Egyptian President Mohamed Morsi has called for parliamentary elections to begin April 27, eliciting concerns from opposition parties. According to the presidential decree issued Thursday, the elections for parliament's lower house will take place over four stages through the end of June. The new People's Assembly will then be expected to convene on July 6. The previous body was dissolved in June 2012 after the January elections for the lower house were deemed unconstitutional. Morsi's Islamist Freedom and Justice Party, which took around 40 percent of the vote in the initial elections, expressed satisfaction with the decision while opposition parties have shown alarm. Head of the main opposition bloc, the National Salvation Front (NSF), Mohamed ElBaradei said, "Morsi's decision to go for parliamentary elections amid severe societal polarisation and the eroding state authority is a recipe for disaster." The NSF called for opposition parties to meet on Friday to discuss Morsi's announcement.

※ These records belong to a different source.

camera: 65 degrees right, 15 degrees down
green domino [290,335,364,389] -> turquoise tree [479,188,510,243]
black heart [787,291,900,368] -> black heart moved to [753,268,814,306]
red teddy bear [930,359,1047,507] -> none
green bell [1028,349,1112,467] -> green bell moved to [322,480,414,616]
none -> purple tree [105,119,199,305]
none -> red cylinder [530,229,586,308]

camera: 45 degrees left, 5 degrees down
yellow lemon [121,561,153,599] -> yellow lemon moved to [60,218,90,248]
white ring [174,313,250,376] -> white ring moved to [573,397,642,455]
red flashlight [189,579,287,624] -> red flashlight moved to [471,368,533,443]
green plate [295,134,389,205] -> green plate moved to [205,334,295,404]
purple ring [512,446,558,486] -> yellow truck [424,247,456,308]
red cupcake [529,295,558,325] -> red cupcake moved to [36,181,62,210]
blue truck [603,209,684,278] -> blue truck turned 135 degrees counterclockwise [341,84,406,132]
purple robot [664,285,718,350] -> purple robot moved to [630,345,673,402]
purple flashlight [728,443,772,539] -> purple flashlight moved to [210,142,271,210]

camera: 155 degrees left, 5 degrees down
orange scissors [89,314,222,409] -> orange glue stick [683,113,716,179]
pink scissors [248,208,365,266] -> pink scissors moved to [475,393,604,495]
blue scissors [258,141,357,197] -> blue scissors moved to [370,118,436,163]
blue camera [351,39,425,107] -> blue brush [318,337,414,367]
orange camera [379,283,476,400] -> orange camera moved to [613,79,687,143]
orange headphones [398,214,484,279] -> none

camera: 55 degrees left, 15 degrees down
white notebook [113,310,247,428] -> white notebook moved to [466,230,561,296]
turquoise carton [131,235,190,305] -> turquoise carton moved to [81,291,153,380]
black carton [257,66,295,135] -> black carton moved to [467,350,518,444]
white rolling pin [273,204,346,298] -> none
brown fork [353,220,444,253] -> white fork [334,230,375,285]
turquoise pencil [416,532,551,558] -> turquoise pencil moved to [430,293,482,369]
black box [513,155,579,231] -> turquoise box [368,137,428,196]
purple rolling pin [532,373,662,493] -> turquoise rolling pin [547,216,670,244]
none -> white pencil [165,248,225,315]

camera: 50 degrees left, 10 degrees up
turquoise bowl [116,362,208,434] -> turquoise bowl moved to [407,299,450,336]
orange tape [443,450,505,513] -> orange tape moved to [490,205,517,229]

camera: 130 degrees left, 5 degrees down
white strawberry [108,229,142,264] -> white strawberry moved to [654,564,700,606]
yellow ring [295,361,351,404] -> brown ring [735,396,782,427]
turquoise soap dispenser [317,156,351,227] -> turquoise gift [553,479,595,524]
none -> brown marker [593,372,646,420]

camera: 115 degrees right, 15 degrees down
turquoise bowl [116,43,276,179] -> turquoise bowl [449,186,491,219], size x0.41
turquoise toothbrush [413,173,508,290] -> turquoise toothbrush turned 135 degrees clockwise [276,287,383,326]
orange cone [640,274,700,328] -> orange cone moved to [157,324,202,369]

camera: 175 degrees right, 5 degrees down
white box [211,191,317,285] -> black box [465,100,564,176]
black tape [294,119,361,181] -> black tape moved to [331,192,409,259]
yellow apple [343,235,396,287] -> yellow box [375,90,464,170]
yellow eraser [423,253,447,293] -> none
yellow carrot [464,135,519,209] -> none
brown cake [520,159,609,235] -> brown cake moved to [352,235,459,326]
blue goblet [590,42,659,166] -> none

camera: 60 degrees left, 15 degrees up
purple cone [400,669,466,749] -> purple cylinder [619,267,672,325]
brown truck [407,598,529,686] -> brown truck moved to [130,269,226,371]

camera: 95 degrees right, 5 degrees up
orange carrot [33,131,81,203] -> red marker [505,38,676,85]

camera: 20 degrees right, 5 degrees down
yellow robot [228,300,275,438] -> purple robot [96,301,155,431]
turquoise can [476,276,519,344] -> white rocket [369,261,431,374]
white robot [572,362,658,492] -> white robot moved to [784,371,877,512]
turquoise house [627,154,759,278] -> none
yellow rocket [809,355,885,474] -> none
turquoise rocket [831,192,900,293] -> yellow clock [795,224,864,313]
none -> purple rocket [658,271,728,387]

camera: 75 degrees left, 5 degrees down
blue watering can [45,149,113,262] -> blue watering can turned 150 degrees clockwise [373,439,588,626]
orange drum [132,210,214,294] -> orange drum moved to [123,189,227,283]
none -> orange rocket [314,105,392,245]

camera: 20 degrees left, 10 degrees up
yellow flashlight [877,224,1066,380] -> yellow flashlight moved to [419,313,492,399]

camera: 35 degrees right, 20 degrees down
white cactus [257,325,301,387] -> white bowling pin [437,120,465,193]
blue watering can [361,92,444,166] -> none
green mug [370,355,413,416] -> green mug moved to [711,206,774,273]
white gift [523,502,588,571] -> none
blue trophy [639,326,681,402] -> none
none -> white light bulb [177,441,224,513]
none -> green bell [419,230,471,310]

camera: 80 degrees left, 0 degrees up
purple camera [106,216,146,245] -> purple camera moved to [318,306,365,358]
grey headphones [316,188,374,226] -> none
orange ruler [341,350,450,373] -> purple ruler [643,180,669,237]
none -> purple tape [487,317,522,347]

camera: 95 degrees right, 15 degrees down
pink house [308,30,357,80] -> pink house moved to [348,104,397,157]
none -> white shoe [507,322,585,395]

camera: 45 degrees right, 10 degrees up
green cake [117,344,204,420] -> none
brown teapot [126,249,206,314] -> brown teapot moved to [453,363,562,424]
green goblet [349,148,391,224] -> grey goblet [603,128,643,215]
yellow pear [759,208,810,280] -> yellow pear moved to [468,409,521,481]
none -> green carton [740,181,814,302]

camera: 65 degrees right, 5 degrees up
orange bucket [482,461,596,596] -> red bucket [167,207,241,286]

Syrian warplanes targeted Damascus International Airport a day after attacks killed an estimated 90 people across the capital. There have been no immediate reports of casualties from Friday's attacks, which hit the towns of Beit Sahm and Shebaa near the main airport road south of Damascus. According to the British-based Syrian Observatory for Human Rights, there was also fighting in the opposition held areas of Daraya and Moadamiyeh, south of Damascus. No one has taken responsibility for Thursday's car bombing that hit near the offices of the ruling Baath Party as well as the Russian embassy and killed at least 53 people and injured over 200. The government has blamed "terrorists;" the opposition has claimed the regime is responsible. Russia has accused the United States of applying a double standard for blocking a U.N. Security Council statement condemning the car bombing.
Arguments and Analysis
Syria demands a new policy (David Rohde, Reuters)
"Typhoid and hepatitis outbreaks are spreading. An estimated 70,000 people are dead, and another 850,000 are refugees. After covering the battle for Damascus for a month, my colleague - photographer Goran Tomasevic - declared the situation a "bloody stalemate" this week.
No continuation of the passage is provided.